Problem statement -> Copy out the entries below word for word, leaving out the pictures.

Data extracts ->
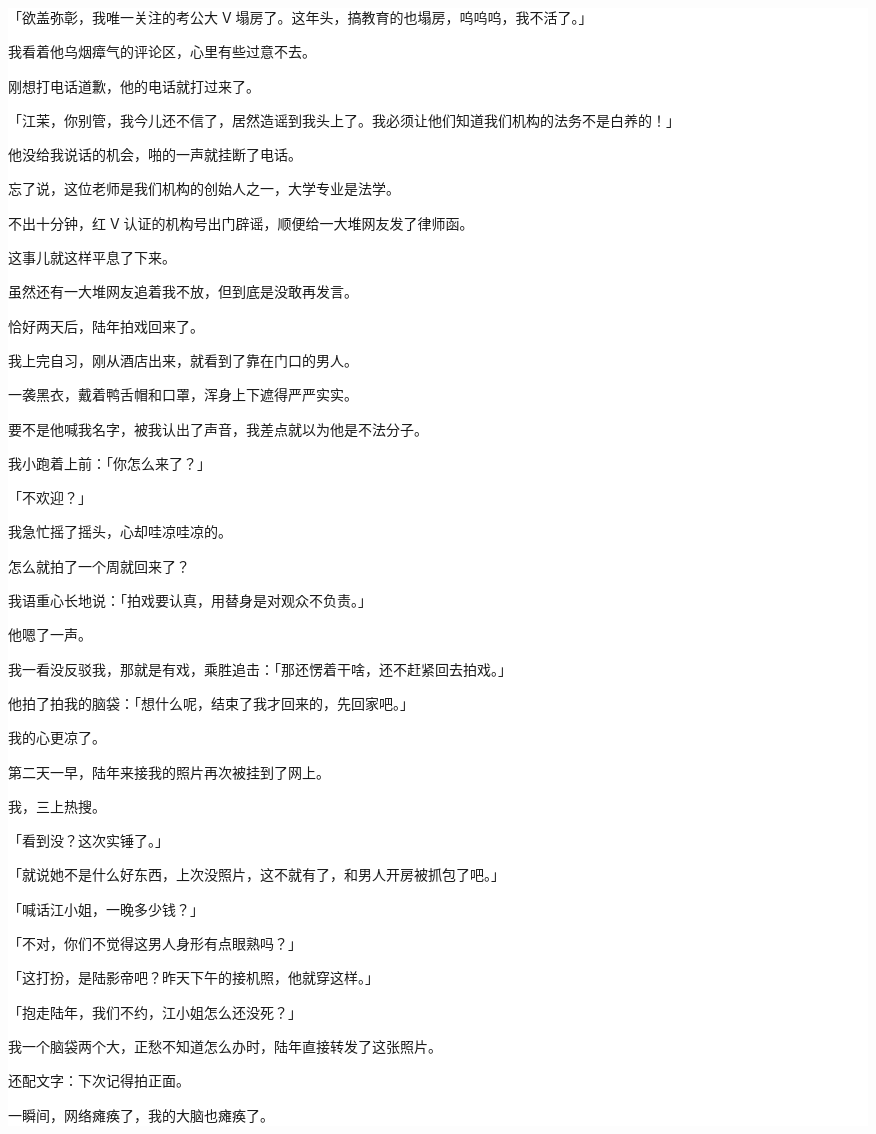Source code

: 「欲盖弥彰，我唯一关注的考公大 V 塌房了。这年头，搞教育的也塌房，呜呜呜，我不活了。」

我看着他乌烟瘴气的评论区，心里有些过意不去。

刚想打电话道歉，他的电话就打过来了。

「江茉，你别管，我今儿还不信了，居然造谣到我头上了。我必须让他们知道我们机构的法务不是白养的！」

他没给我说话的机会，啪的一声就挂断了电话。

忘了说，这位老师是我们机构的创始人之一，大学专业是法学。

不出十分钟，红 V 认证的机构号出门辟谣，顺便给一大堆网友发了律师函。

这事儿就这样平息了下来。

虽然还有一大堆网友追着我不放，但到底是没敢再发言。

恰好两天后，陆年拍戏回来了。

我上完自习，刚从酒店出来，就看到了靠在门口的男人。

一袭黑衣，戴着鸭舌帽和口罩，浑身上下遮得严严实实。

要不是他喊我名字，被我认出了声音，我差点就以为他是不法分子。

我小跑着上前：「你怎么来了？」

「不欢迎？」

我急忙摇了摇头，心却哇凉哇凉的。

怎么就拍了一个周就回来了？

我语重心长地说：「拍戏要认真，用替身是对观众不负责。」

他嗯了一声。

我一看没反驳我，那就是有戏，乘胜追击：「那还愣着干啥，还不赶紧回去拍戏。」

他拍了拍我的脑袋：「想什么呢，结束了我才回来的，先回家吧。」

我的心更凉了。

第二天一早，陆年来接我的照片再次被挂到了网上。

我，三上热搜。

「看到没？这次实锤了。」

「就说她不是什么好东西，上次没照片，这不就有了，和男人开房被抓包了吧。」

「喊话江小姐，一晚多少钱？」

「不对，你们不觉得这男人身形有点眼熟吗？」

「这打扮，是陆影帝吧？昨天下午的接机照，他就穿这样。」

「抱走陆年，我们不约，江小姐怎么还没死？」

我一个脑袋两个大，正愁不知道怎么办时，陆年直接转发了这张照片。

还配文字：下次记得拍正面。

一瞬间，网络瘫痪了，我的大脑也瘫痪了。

Output ->
Source code

: 「欲盖弥彰，我唯一关注的考公大 V 塌房了。这年头，搞教育的也塌房，呜呜呜，我不活了。」

我看着他乌烟瘴气的评论区，心里有些过意不去。

刚想打电话道歉，他的电话就打过来了。

「江茉，你别管，我今儿还不信了，居然造谣到我头上了。我必须让他们知道我们机构的法务不是白养的！」

他没给我说话的机会，啪的一声就挂断了电话。

忘了说，这位老师是我们机构的创始人之一，大学专业是法学。

不出十分钟，红 V 认证的机构号出门辟谣，顺便给一大堆网友发了律师函。

这事儿就这样平息了下来。

虽然还有一大堆网友追着我不放，但到底是没敢再发言。

恰好两天后，陆年拍戏回来了。

我上完自习，刚从酒店出来，就看到了靠在门口的男人。

一袭黑衣，戴着鸭舌帽和口罩，浑身上下遮得严严实实。

要不是他喊我名字，被我认出了声音，我差点就以为他是不法分子。

我小跑着上前：「你怎么来了？」

「不欢迎？」

我急忙摇了摇头，心却哇凉哇凉的。

怎么就拍了一个周就回来了？

我语重心长地说：「拍戏要认真，用替身是对观众不负责。」

他嗯了一声。

我一看没反驳我，那就是有戏，乘胜追击：「那还愣着干啥，还不赶紧回去拍戏。」

他拍了拍我的脑袋：「想什么呢，结束了我才回来的，先回家吧。」

我的心更凉了。

第二天一早，陆年来接我的照片再次被挂到了网上。

我，三上热搜。

「看到没？这次实锤了。」

「就说她不是什么好东西，上次没照片，这不就有了，和男人开房被抓包了吧。」

「喊话江小姐，一晚多少钱？」

「不对，你们不觉得这男人身形有点眼熟吗？」

「这打扮，是陆影帝吧？昨天下午的接机照，他就穿这样。」

「抱走陆年，我们不约，江小姐怎么还没死？」

我一个脑袋两个大，正愁不知道怎么办时，陆年直接转发了这张照片。

还配文字：下次记得拍正面。

一瞬间，网络瘫痪了，我的大脑也瘫痪了。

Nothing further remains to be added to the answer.